For this, we should assume $\mathcal{C}$ is complete. Then $\mathcal{C}^\textrm{op}$ is a cocomplete $k$-linear abelian category and we can apply the dual of the theorem constructing $\otimes_R$ to obtain a bifunctor $\pitchfork_S$ defined by the following natural isomorphism: $$\textrm{Hom}_\mathcal{C} (Y, P \pitchfork_S Z) \cong \textrm{Hom}_S (P, \textrm{Hom}_\mathcal{C} (Y, Z))$$ Here, $S$ is a $k$-algebra, $P$ is a left $S$-module, and $Z$ is an object in $\textrm{Mod} (S, \mathcal{C})$.

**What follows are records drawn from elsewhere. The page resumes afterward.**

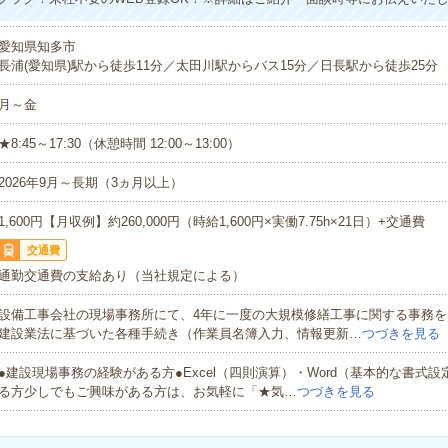
愛知県知多市
長浦(愛知県)駅から徒歩11分／太田川駅からバス15分／日長駅から徒歩25分
月～金
★8:45～17:30（休憩時間 12:00～13:00）
2026年9月～長期（3ヵ月以上）
1,600円【月収例】約260,000円（時給1,600円×実働7.75h×21日）+交通費
交通費
通勤交通費の支給あり（当社規定による）
設備工事会社の現場事務所にて、4年に一度の大規模修繕工事に関する事務を
建設業法に基づいた各種手続き（作業員名簿入力、情報更新…
つづきを見る
●建設現場事務の経験がある方●Excel（四則演算）・Word（基本的な書式
る方少しでもご興味がある方は、お気軽に「★気…
つづきを見る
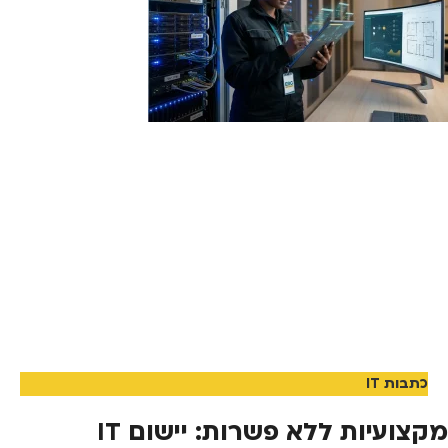
כתבות IT
מקצועיות ללא פשרות: יישום IT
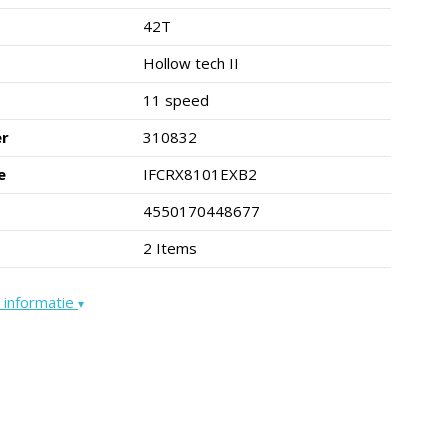
42T
Hollow tech II
11 speed
er
310832
e
IFCRX8101EXB2
4550170448677
2 Items
 informatie
▾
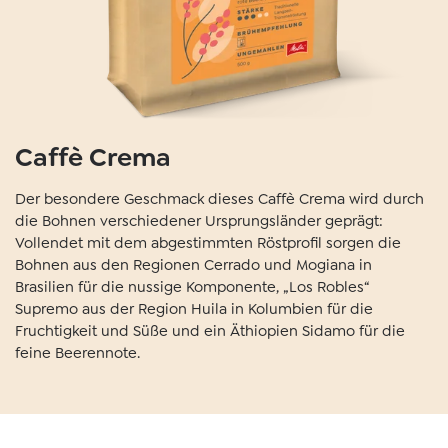
Caffè Crema
Der besondere Geschmack dieses Caffè Crema wird durch
die Bohnen verschiedener Ursprungsländer geprägt:
Vollendet mit dem abgestimmten Röstprofil sorgen die
Bohnen aus den Regionen Cerrado und Mogiana in
Brasilien für die nussige Komponente, „Los Robles“
Supremo aus der Region Huila in Kolumbien für die
Fruchtigkeit und Süße und ein Äthiopien Sidamo für die
feine Beerennote.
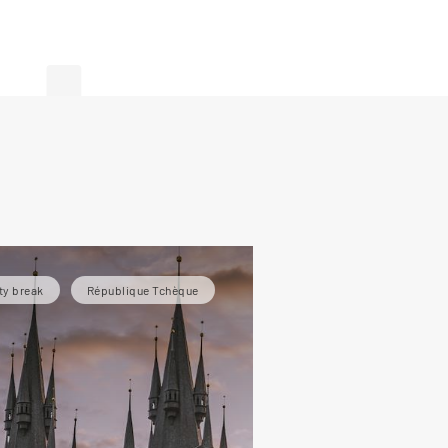
de
ty break
République Tchèque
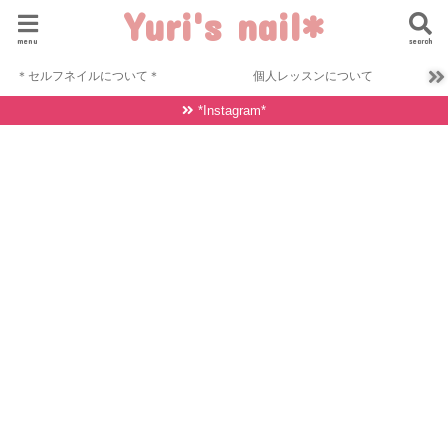
Yuri's nail*
menu
search
＊セルフネイルについて＊
個人レッスンについて
*Instagram*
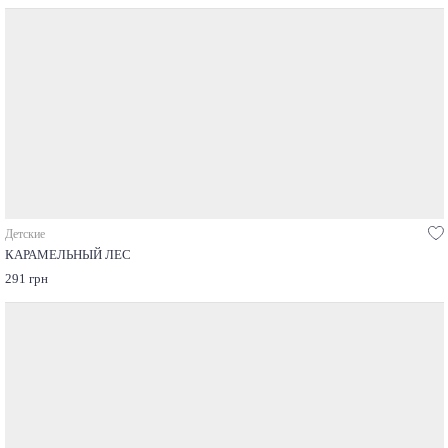
Детские
КАРАМЕЛЬНЫЙ ЛЕС
291 грн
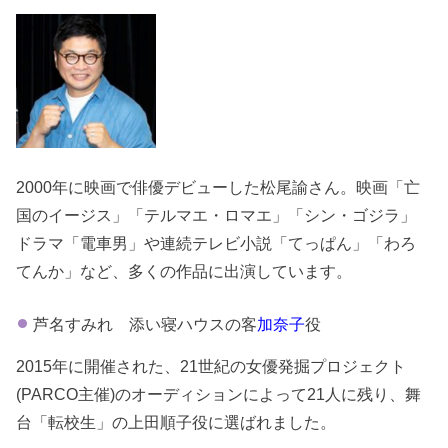
2000年に映画で俳優デビューした松尾諭さん。映画「亡
国のイージス」「テルマエ・ロマエ」「シン・ゴジラ」
ドラマ「電車男」や連続テレビ小説「てっぱん」「わろ
てんか」など、多くの作品に出演しています。
芦名すみれ 添い寝ハウスの客
加奈子
役
2015年に開催された、21世紀の女優発掘プロジェクト
(PARCO主催)のオーディションによって21人に残り、舞
台「転校生」の上田順子役に選ばれました。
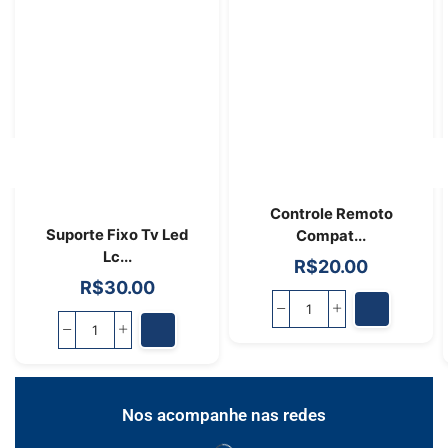
Controle Remoto
Suporte Fixo Tv Led
Compat...
Lc...
R$
20.00
R$
30.00
Nos acompanhe nas redes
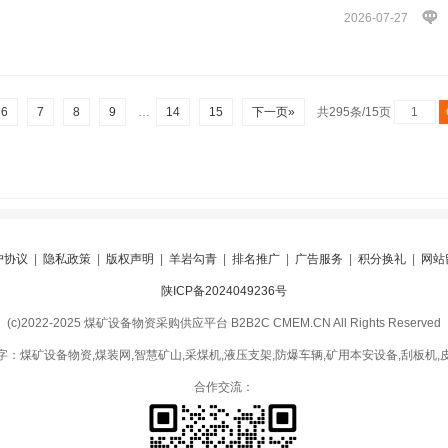
2026-07-27
6
7
8
9
…
14
15
下一页»
共295条/15页
户协议
|
隐私政策
|
版权声明
|
羊岩勾青
|
排名推广
|
广告服务
|
积分换礼
|
网站
陕ICP备2024049236号
(c)2022-2025 煤矿设备物资采购供应平台 B2B2C CMEM.CN All Rights Reserved
字：煤矿设备物资,煤装网,智慧矿山,采煤机,液压支架,防爆车辆,矿用本安设备,刮板机,
合作交流：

We can apply this in particular when $S = k$ to obtain a bifunctor ${\pitchfork_k} : \textrm{Mod} (k)^\textrm{op} \times \mathcal{C} \to \mathcal{C}$. Contravariant functoriality in the first variable implies that any right action on $P$ induces a left action on $P \pitchfork_k Z$. Hence, $N \pitchfork_k Y$ is an object in $\textrm{Mod} (R, \mathcal{C})$. It can then be shown that we have the following natural isomorphism: $$\textrm{Hom}_{R^\textrm{op}} (N, \textrm{Hom}_\mathcal{C} (X, Y)) \cong \textrm{Hom}_{\textrm{Mod} (R, \mathcal{C})} (X, N \pitchfork_k Y)$$ Thus, $N \pitchfork_k {-}$ is the required right adjoint for $N \otimes_R {-}$.
(Incidentally, $N \otimes_R X$ is bilinear in $N$ and $X$ simply because the RHS of the defining isomorphism is bilinear in $N$ and $X$. This is a standard transport-of-structure argument.)